Cleo gripped her phone, not realizing Bea was still talking to her until her mom took it from her hand and told Bea she’d have Cleo call her back. The second she ended the call and set it on the couch, it began ringing again. Cleo closed her eyes, already anticipating who it was. She glanced down to see his name flashing on the screen. Her traitorous heart leapt at the sight, only to clunk to the bottom of her chest as she realized what this meant.

Patty moved to grab the phone, but Cleo got to it first. Maybe this was all just a bad dream and Clark didn’t have anything to do with this article. His calling her now was just a coincidence.

She answered. “Is your last name Collins?” She’d meant to give him the benefit of the doubt, but in the end she just had to know the truth.

“Cleo. It’s not what you think.” So, this was no coincidence.

“Answer my question.”

“Yes, it’s Collins…”

“Then it’s exactly what I think. You sold me out.”

“No, I didn’t. Rather, I didn’t mean to. Oh, this is a nightmare.”

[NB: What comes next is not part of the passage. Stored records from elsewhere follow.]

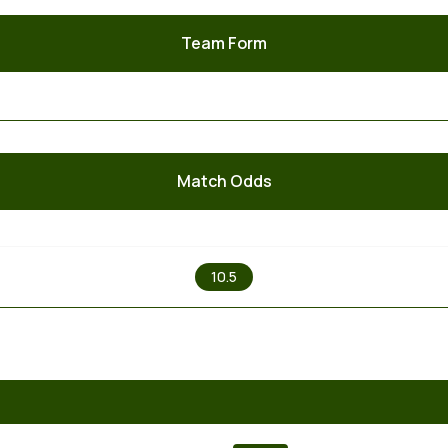
Team Form
Match Odds
X
10.5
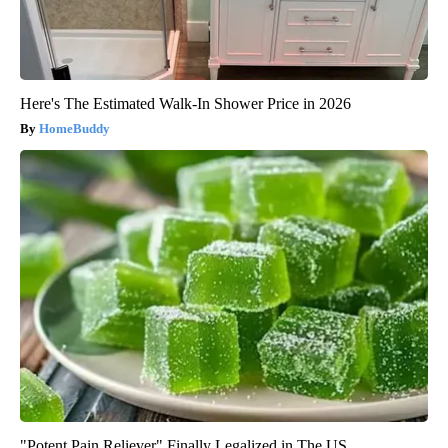
Here's The Estimated Walk-In Shower Price in 2026
HomeBuddy
"Potent Pain Reliever" Finally Legalized in The US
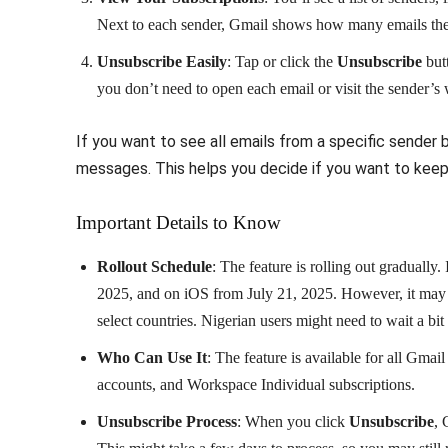
Next to each sender, Gmail shows how many emails they
Unsubscribe Easily
: Tap or click the
Unsubscribe
butt
you don’t need to open each email or visit the sender’s 
If you want to see all emails from a specific sender b
messages. This helps you decide if you want to keep r
Important Details to Know
Rollout Schedule
: The feature is rolling out gradually
2025, and on iOS from July 21, 2025. However, it may t
select countries. Nigerian users might need to wait a bit
Who Can Use It
: The feature is available for all Gm
accounts, and Workspace Individual subscriptions.
Unsubscribe Process
: When you click
Unsubscribe
, 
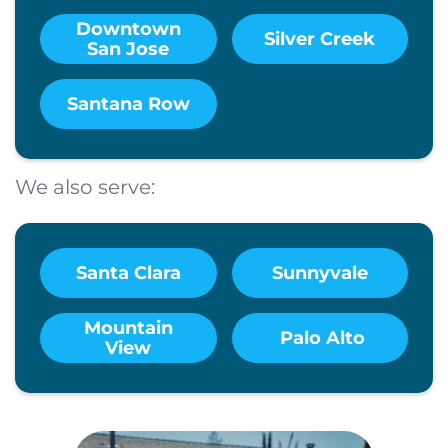
Downtown
Silver Creek
San Jose
Santana Row
We also serve:
Santa Clara
Sunnyvale
Mountain
Palo Alto
View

Cleo huffed. “Did you or did you not write those words?”

There was a pause before Clark responded, “I did write some of them.”

“Some of them?”

“They were never supposed to get printed.”

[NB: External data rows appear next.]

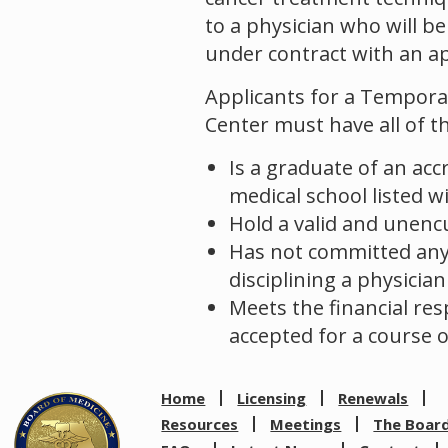
to a physician who will b
under contract with an ap
Applicants for a Temporary
Center must have all of th
Is a graduate of an accr
medical school listed w
Hold a valid and unenc
Has not committed any a
disciplining a physician
Meets the financial res
accepted for a course o
Home
Licensing
Renewals
Resources
Meetings
The Boar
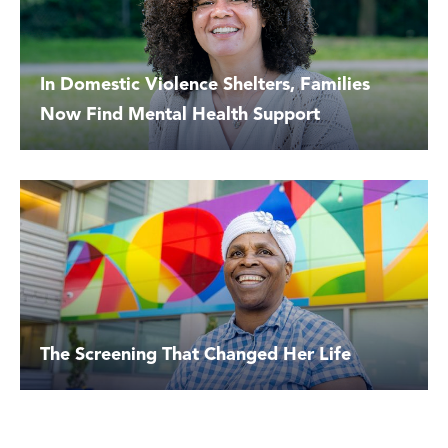
In Domestic Violence Shelters, Families
Now Find Mental Health Support
The Screening That Changed Her Life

“You, a tabloid journalist, were hired to get a story out of a mark–”

“–you weren’t a mark! And I’m not a tabloid writer!”

“–which you did, yet the story wasn’t supposed to be printed? What am I missing here, Clark? The truth, please.” If you’re capable of that , she didn’t add.

“The truth is…complicated.” He sighed. “Yes, I recognized you when I first saw you in the cab and knew what kind of story I had on my hands. So I made a quick decision to take you to the airport and then followed you to the car rental and finagled my way into joining you on your road trip.”

It was exactly as she feared. “With what intention?”

“With the intention of using your story for my benefit.”

“I guess I don’t see what I’m missing then.” She felt so fired up she wouldn’t be surprised if her hair suddenly ignited.

“In the end I never intended to sell it. After I got to know you, I knew I couldn’t.”

“So how did these intimate details of my life end up on the front page of The Whistler ?”

Clark blew out a breath. “That’s where it gets complicated.”

Cleo was certainly not interested in complicated right now. She didn’t want excuses that might vindicate him. “You know what? I don’t want to know. The story is out; it doesn’t really matter how. I hope you got well paid for it, because it just cost you this friendship.”

“Cleo, wait–!” Cleo didn’t wait. She ended the call, then turned off her phone and tossed it across the room. There was nothing Clark could say that would fix this. He could tell her he had a gun to his head if he didn’t hand over her story and it wouldn’t matter. He made the choices that led to this outcome, and she wasn’t going to let him explain why he had to do it. He’d made the proverbial bed; she didn’t feel sorry for him when he didn’t like how lumpy and uncomfortable it was, now that he had to lie in it.

Cleo’s face fell into her hands as she realized the vault door she’d just slammed on a relationship she had come to value above almost all others. The betrayal cut sharp, cleaving a person out of Cleo’s life that she thought might become a permanent part of it. Now she was going to have to face a future without Clark in it. As Cleo’s mom’s arms wrapped around her shoulders, her body began to shake. Why did every good thing that came to Cleo end up failing her somehow? At least she had one of those good things back in her life again, and she was determined to hold on to this one.